Exercise requirements
Print all of the records. Exclude the images.

[Collected data]
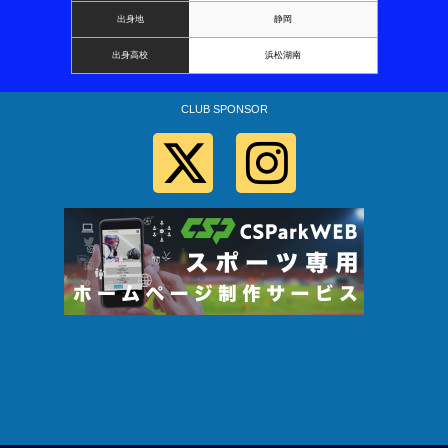
出身地
静岡
出身高校
浜松湖南
CLUB SPONSOR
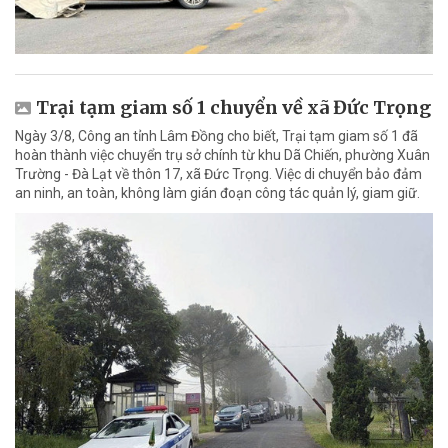
Trại tạm giam số 1 chuyển về xã Đức Trọng
Ngày 3/8, Công an tỉnh Lâm Đồng cho biết, Trại tạm giam số 1 đã
hoàn thành việc chuyển trụ sở chính từ khu Dã Chiến, phường Xuân
Trường - Đà Lạt về thôn 17, xã Đức Trọng. Việc di chuyển bảo đảm
an ninh, an toàn, không làm gián đoạn công tác quản lý, giam giữ.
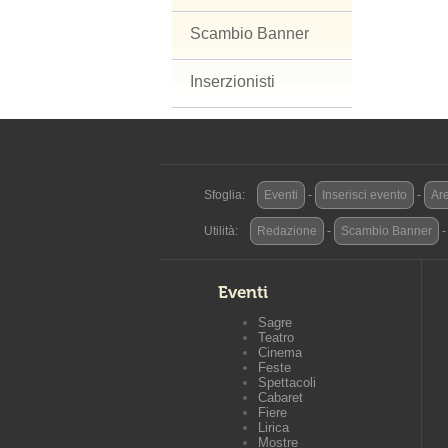
Scambio Banner
Inserzionisti
Sfoglia:
Eventi
-
Inserisci evento
-
Are
Utilità:
Redazione
-
Scambio Banner
Eventi
Sagre
Teatro
Cinema
Feste
Spettacoli
Cabaret
Fiere
Lirica
Mostre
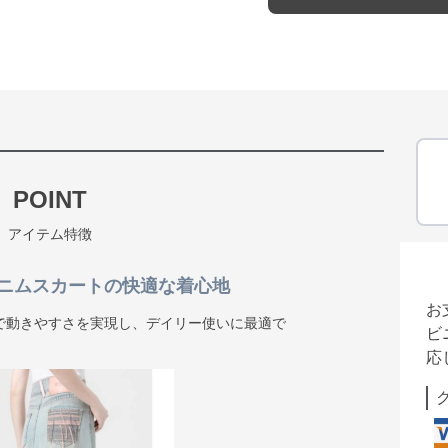
POINT
アイテム特徴
ニムスカートの快適な着心地
お
で動きやすさを実現し、デイリー使いに最適で
ビ
応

Response to this exercise
出身地
静岡
出身高校
浜松湖南
CLUB SPONSOR
Trại tạm giam số 1 chuyển về xã Đức Trọng
Ngày 3/8, Công an tỉnh Lâm Đồng cho biết, Trại tạm giam số 1 đã
hoàn thành việc chuyển trụ sở chính từ khu Dã Chiến, phường Xuân
Trường - Đà Lạt về thôn 17, xã Đức Trọng. Việc di chuyển bảo đảm
an ninh, an toàn, không làm gián đoạn công tác quản lý, giam giữ.
Scambio Banner
Inserzionisti
Sfoglia:
Eventi
-
Inserisci evento
-
Are
Utilità:
Redazione
-
Scambio Banner
Eventi
Sagre
Teatro
Cinema
Feste
Spettacoli
Cabaret
Fiere
Lirica
Mostre
POINT
アイテム特徴
ニムスカートの快適な着心地
お
で動きやすさを実現し、デイリー使いに最適で
ビ
応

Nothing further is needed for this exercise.